Через несколько недель после того, как Эсмеральда оказалась в его доме, Фролло перестал туда стремиться. Реальность не оправдывала даже его крайне скромные представления о семейной жизни. Обрывочные воспоминания о быте родителей, увиденное в начале службы в домах и услышанное на исповедях… — вот и все источники познания. И то, что запомнил из этого, — всё должно быть не так. Но с этим он мог бы смириться: он знал, что в семьях иной раз действуют совсем иные порядки, нежели принято.
Куда больше Клода смущало то, что Эсмеральда сильно изменилась. Кое-что, например, её гримаска или гордый взгляд, оставались. Но она почти перестала с ним ругаться! Фролло понимал: будь он обычным мирянином и расскажи он это на исповеди, наверняка бы сказали, что он тронулся головой. И всё же эта непокорность ему нравилась. Всё, что он знал прежде об идеале женщины, с появлением цыганки пошло прахом. Эта полусерьёзная борьба вдыхала в него жизнь, да и Эсмеральда в эти минуты казалась настоящей — в отличие от её показного смирения.
— Добрый вечер, — ровным голосом произнесла она, когда он захлопнул за собой дверь дома.
— Как ты себя чувствуешь? Чем ты занималась эти дни?
Эсмеральда безучастно пожала плечами.
— Тем же, чем и обычно.
— Да, всё как обычно…
Он выдохнул, закрыв глаза. Снова этот кисель затягивает его, и он не может пошевелиться, он топчется и топчется на одном и том же месте.
— Может, наконец расскажешь, что с тобой происходит? — раздражённо произнёс Клод на пути в гостиную.
— Что со мной происходит?! — с усмешкой спросила Эсмеральда, её глаза вспыхнули от злости. — Заперли меня здесь, как в тюрьме!
— Для твоего же блага! — рявкнул Клод, а какая-то его часть удовлетворённо улыбнулась: цыганка наконец очнулась!
— Да вы хоть представляете, что это такое — неделями сидеть взаперти, в таком мрачном месте!.. Ах да-а, вы ведь только это и знаете. Сыч!
— А ты думаешь, много обо мне знаешь? — процедил он. — Это, — он указал на сутану, — было не моё желание.
— Никогда не поверю.
— Я и не пытаюсь тебя убедить. Но я в самом деле желал себе другой судьбы.

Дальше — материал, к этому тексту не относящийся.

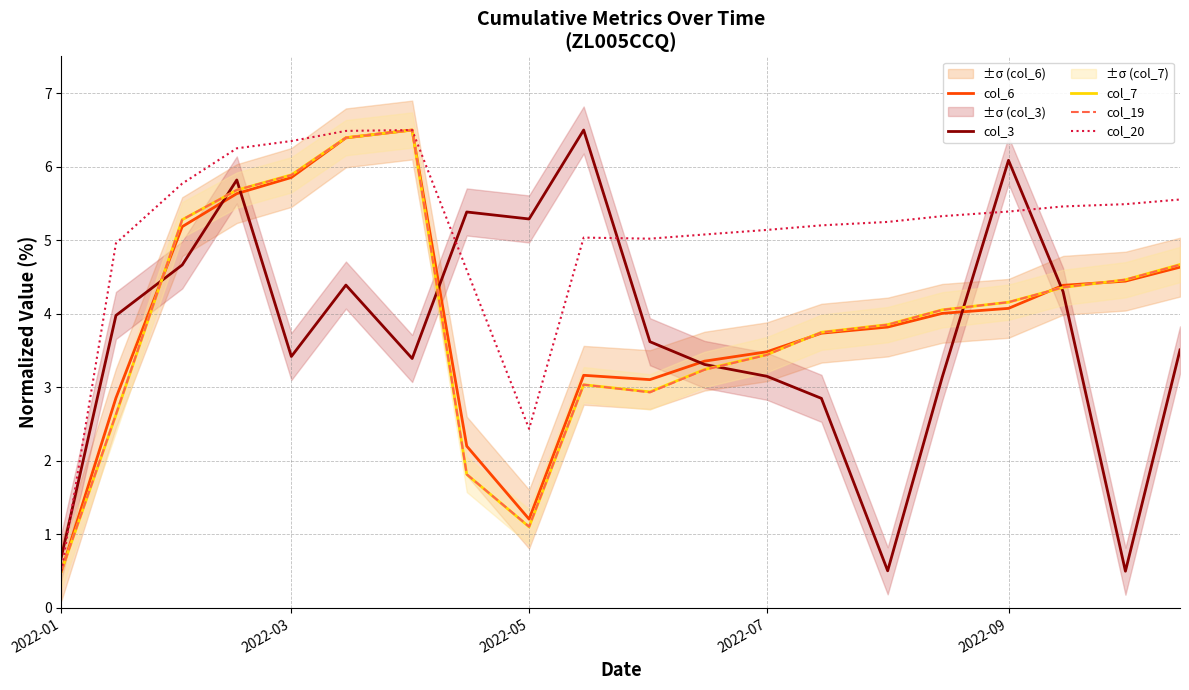

The col_20 series shows 0.2 at 2022-01. True or false?

False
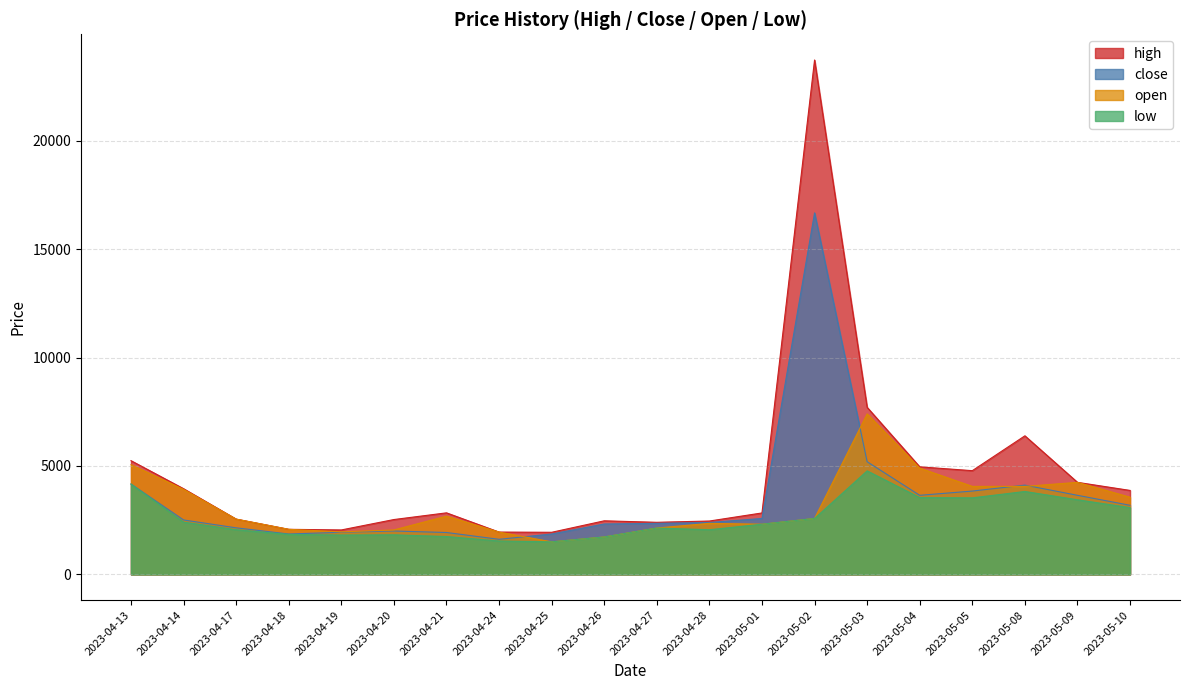

What is the difference between the highest and lowest values at 2023-05-03?

2930.2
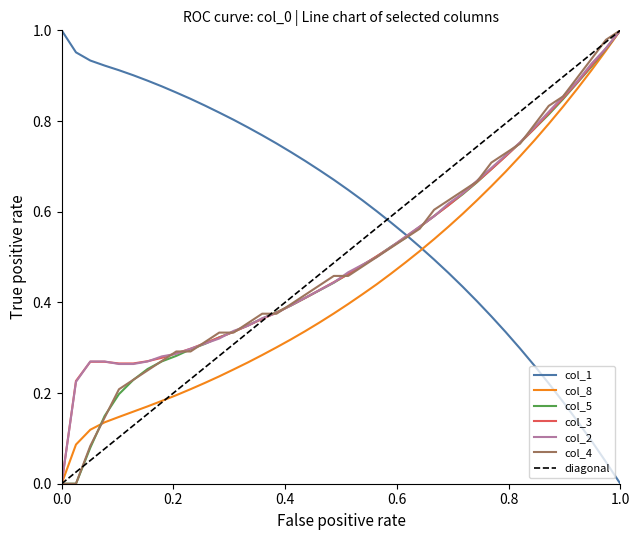

How many lines are shown in the chart?

6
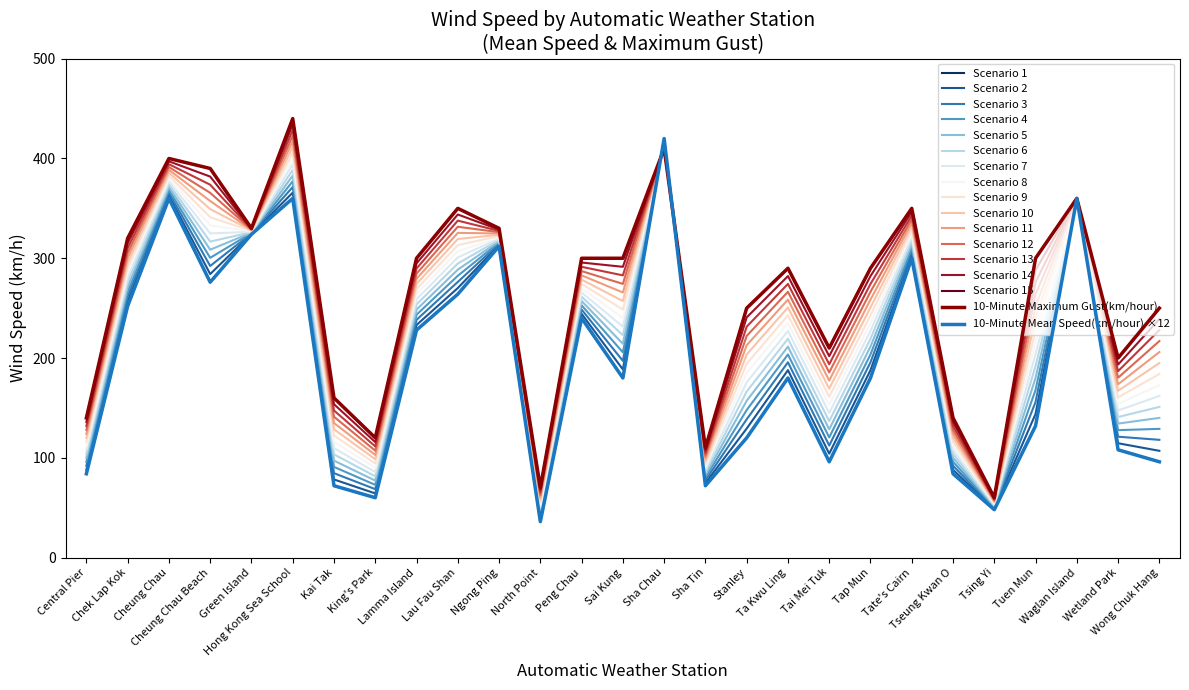

Rank the categories by 10-Minute Maximum Gust(km/hour) value from lowest to highest.

Tsing Yi, North Point, Sha Tin, King's Park, Central Pier, Tseung Kwan O, Kai Tak, Wetland Park, Tai Mei Tuk, Stanley, Wong Chuk Hang, Ta Kwu Ling, Tap Mun, Lamma Island, Peng Chau, Sai Kung, Tuen Mun, Chek Lap Kok, Green Island, Ngong Ping, Lau Fau Shan, Tate's Cairn, Waglan Island, Cheung Chau Beach, Cheung Chau, Sha Chau, Hong Kong Sea School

— И что могло вас остановить?
— Скажи, могла бы ты пойти против воли родителей?
Эсмеральда задумалась.
— У меня не было родителей. Но была старая цыганка, которая меня воспитывали, и Клопен, наш король. Я… никогда им не противилась.
— Тогда мне больше не нужно тебе ничего объяснять.
Клод встал и прошёлся по комнате, а позже поднялся к себе. Очередной пустой разговор, который ни к чему не привёл. Впрочем, она, возможно, немного задумается, и снизойдёт до капли сострадания до него, хоть сейчас он к этому не стремился. И к тому же она, наконец-то, немного пришла в себя. А это не могло не радовать.
Вдруг в дверь постучали, и Клод вздрогнул от неожиданности.
— Что ты здесь делаешь? — удивился он, увидев Эсмеральду.
— Вы никогда не хотели всё это бросить? — она смотрела на его сутану.
— И кем я стану? Беглым священником или того хуже, отлучённым от Бога? Нет, плата слишком высока.
— Как вы красиво прикрываете свою трусость!
— Трусость? — вспыхнул он. — Я лишь не желаю вечность гореть в Аду!
— А за свою ложь — не боишься? За нарушенный обет? За сомнения?
Фролло будто бросили в снег в одной рубахе.
— Ты трус, вот и всё, — цыганка спокойно смотрела ему прямо в глаза. — Ни на что не можешь решиться. Ни с Богом не решаешься остаться, ни со мной.
— Иди спать, — еле выдавил Клод.
Он закрыл дверь, потом на ходу бросил одежду на пол и забылся бемпокойным сном. Всю ночь ему снилось, как он бродит вдоль стены, уходящей в небо, шарит по ней руками, ищет выход, а его нет и нет.
— Проснитесь!
Он медленно открыл глаза и вновь увидел Эсмеральду.
— Ты не договорила?
— Уже семь часов, — обиженно сказала она, состроив гримаску. — А вы всегда не позже четырёх встаёте.
— Ты зря беспокоишься, — Клод потянулся и лёг на спину. — Я не пойду сегодня в Собор. Я останусь здесь.
— Со мной?!
— С тобой. Мне нужно обо всём подумать.